Not only does physically working out with the “next level” guys help a college wrestler, but seeing their mental preparation and discipline can have positive carryover as well. Conor had nothing but glowing remarks regarding Samat and Jon’s attitude and dedication. He mentioned their overall “lifestyle” and “mental toughness” as something any NCAA athlete could benefit from being around. Especially Samat, who came from a very poor country, the word most commonly used to describe how he carries himself was, “gratitude.”
Freestyle Training = Folkstyle Training
One of the biggest positives for the Pitt program so far this summer has been the “buy in” from the team. As Youtsey described, every member of the roster that is eligible to train at the RTC has been there every single day.
A traditional fan may question how training freestyle can improve one’s folkstyle wrestling. The answer is simple: “wrestling is wrestling.” Specifically, it helps with “better positioning” and “clean finishes.” This is due to the exposure rule in freestyle which prevents wrestlers from scrambling to prevent a takedown. It forces the offensive wrestler to finish as quickly and as efficiently as possible. In folkstyle, where a wrestler can dive to a leg or roll under, getting your opponent to the mat as fast as possible is paramount. Additionally, training freestyle provides more “time on the mat.” And after all, that is the most important thing.

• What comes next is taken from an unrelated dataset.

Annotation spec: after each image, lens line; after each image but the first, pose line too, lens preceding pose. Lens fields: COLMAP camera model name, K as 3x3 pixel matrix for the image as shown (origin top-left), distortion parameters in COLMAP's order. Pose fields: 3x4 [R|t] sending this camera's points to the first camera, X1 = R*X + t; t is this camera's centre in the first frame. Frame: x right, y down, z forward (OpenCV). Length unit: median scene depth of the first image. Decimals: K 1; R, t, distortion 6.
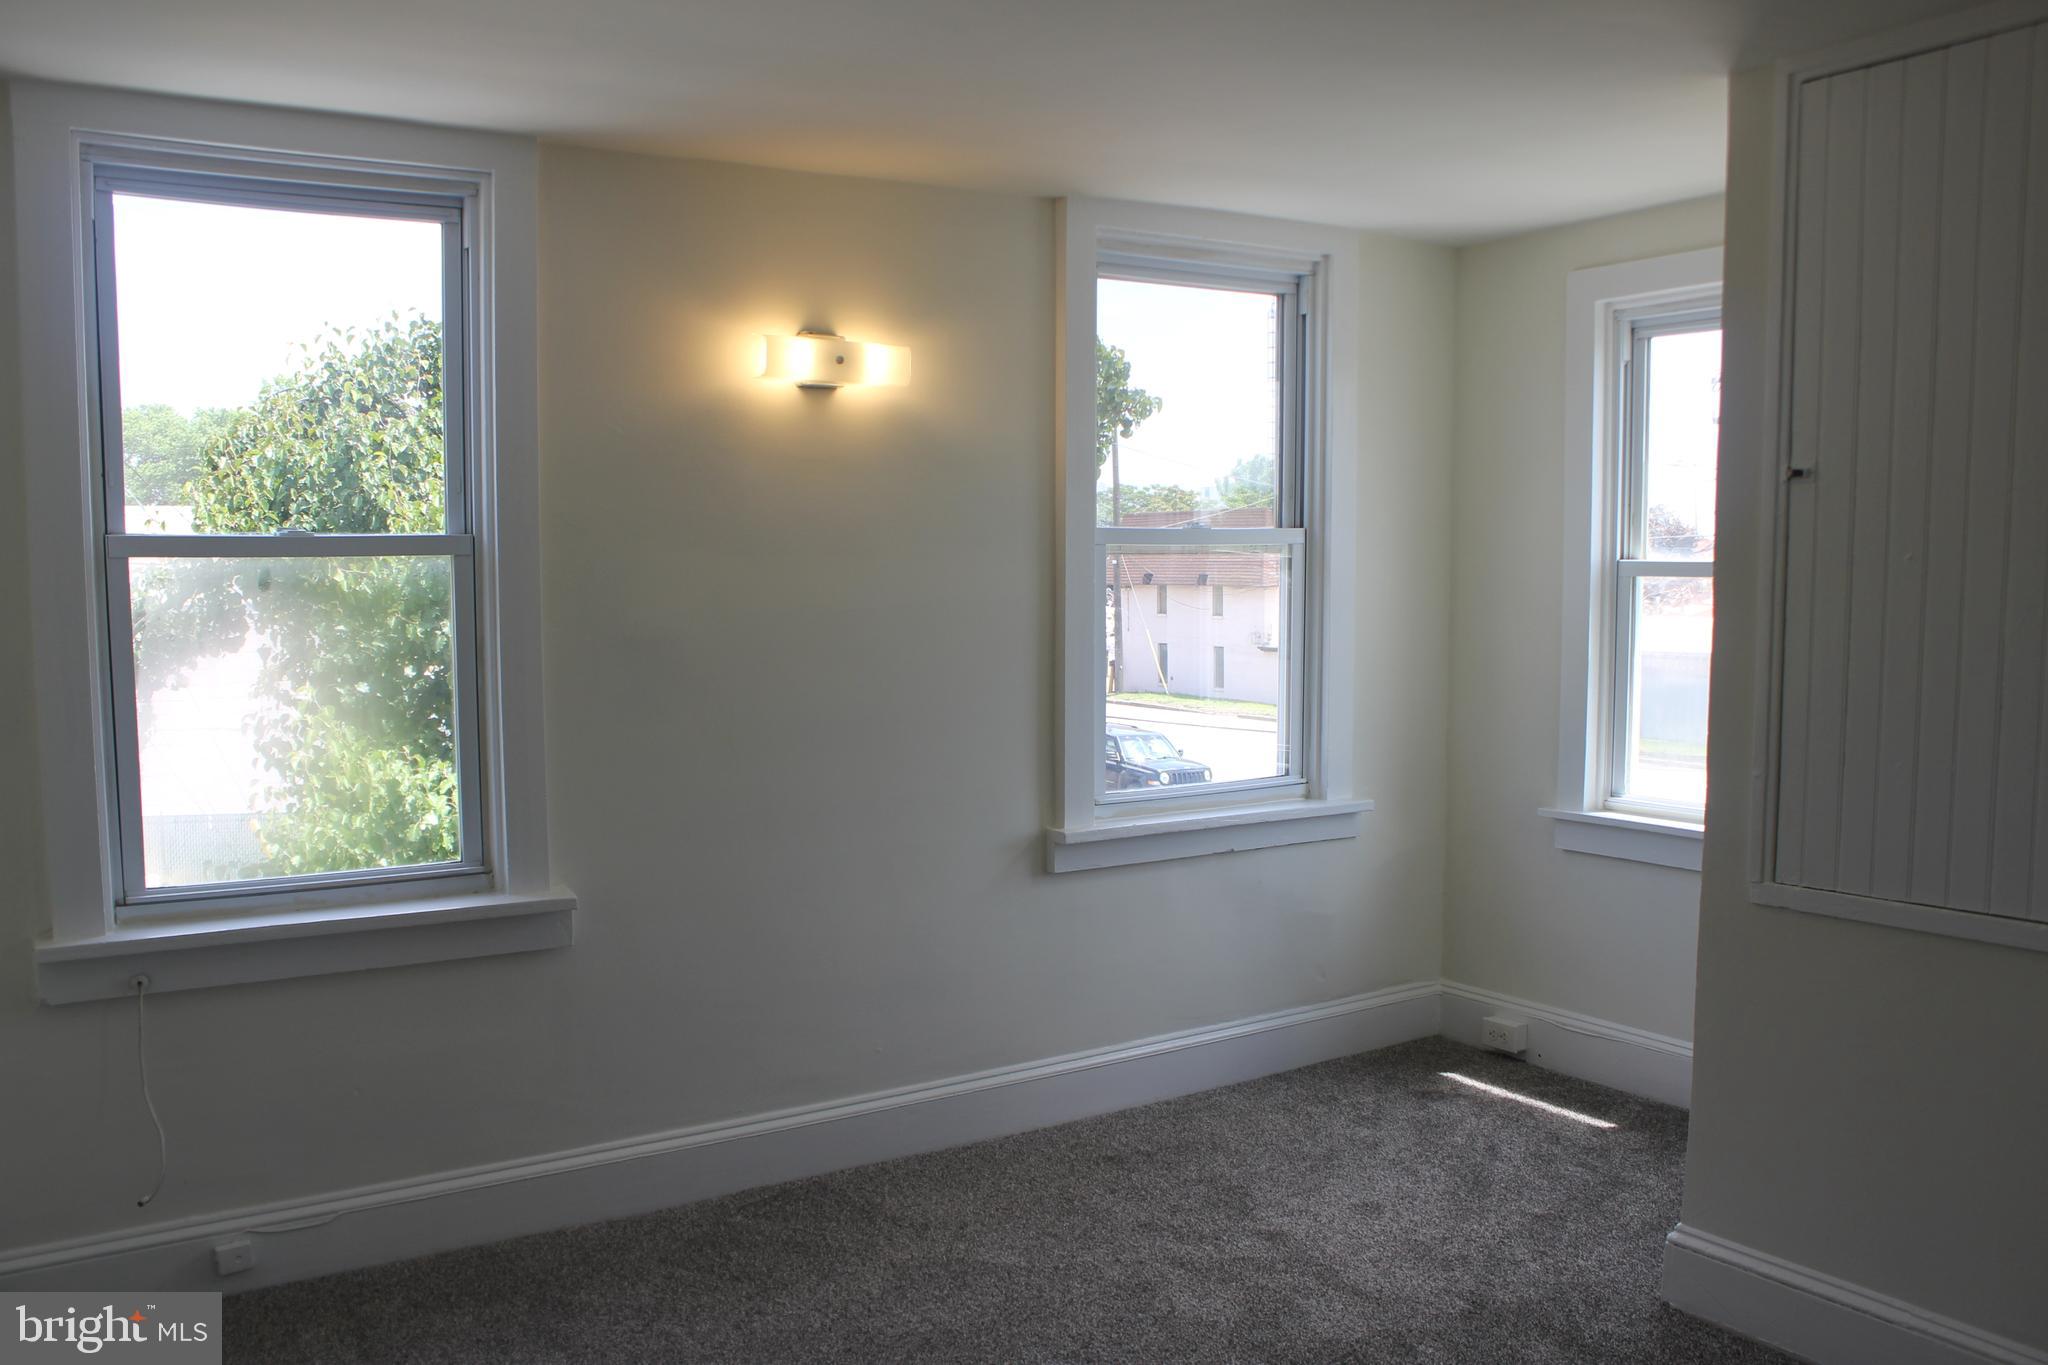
lens RADIAL K [[1731.9, 0, 1019.7], [0, 1731.9, 740.9], [0, 0, 1]] dist [-0.165099, 0.140861]
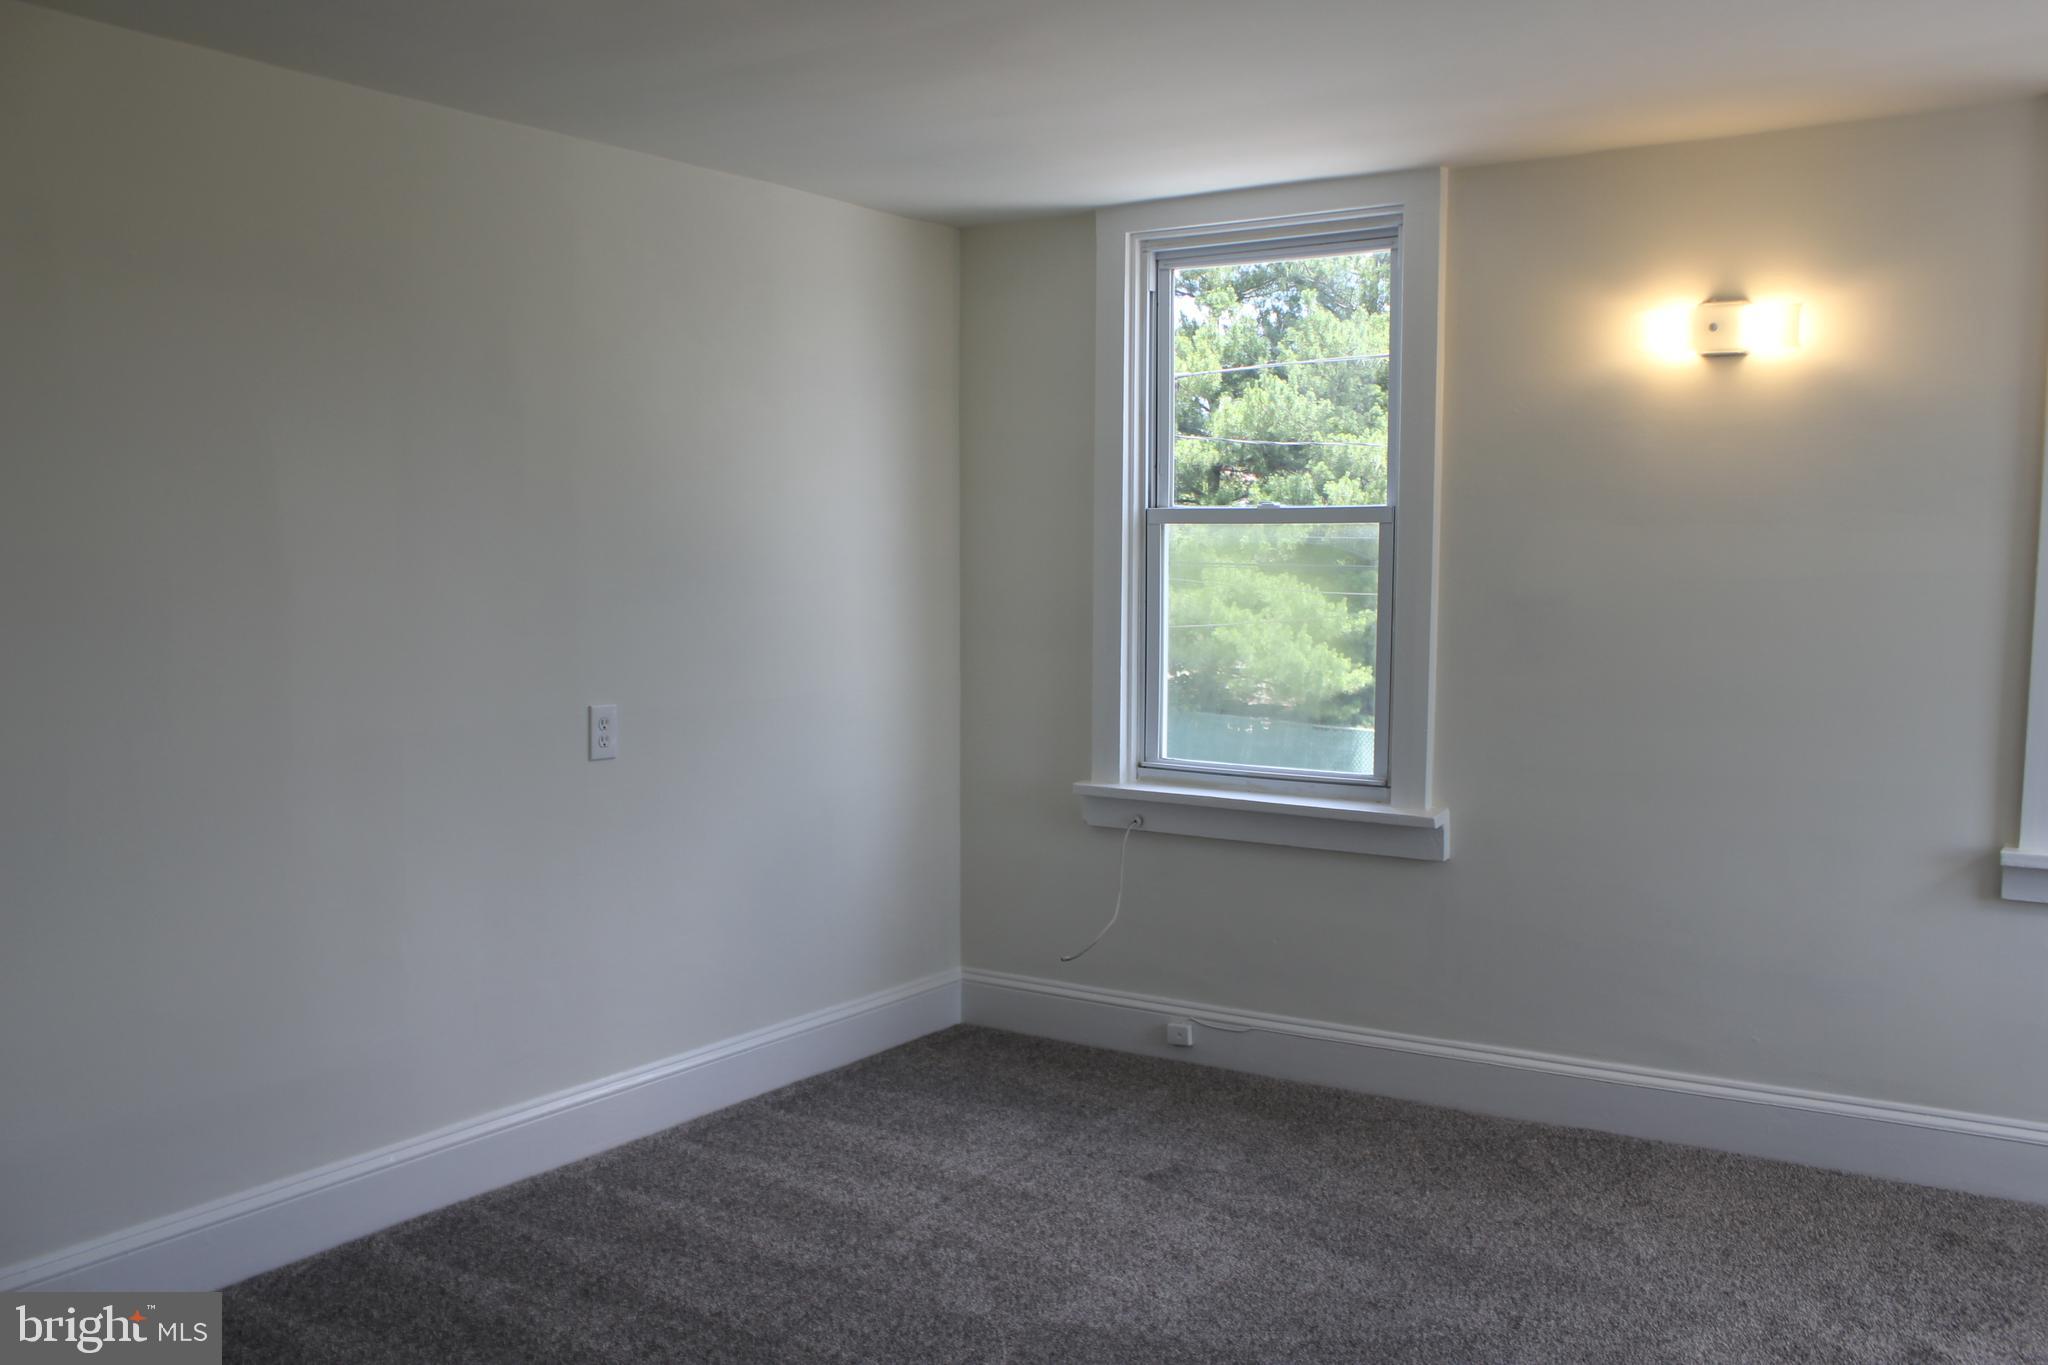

In order for the Pittsburgh RTC to have a resident athlete at all ten weight classes and a full time coach on staff, the ultimate goal, they are going to need money. A lot of money. The approximate cost to add another athlete is $25,000 per year, but that can vary significantly based on health insurance and whether another club sponsors him. For example, Titan Mercury Wrestling Club and the New York Athletic Club, among others, can co-sponsor senior athletes to reduce the burden on the RTC. Furthermore, a more accomplished athlete will demand higher compensation.
The biggest fundraising events right now are the golf outing, casino night, and the summer camps. The golf outing and casino night are uniquely important as they allow donors, fans, and alumni the opportunity to meet and talk with the coaching staff, building a strong support group. While all three of these have been highly successful in the past, more funds need to be raised to support the costs of the RTC.
The summer camps are one area that may prove lucrative in this venture. Schools like Edinboro, Ohio State, and Minnesota have extensive camps throughout the summer, delivering vast sums of money. Not only could this be an area Pitt can capitalize on, but it also gives a chance for potential recruits to work with the resident athletes. Camps often feature “guest” or “special” clinicians. Who better than the best in the world?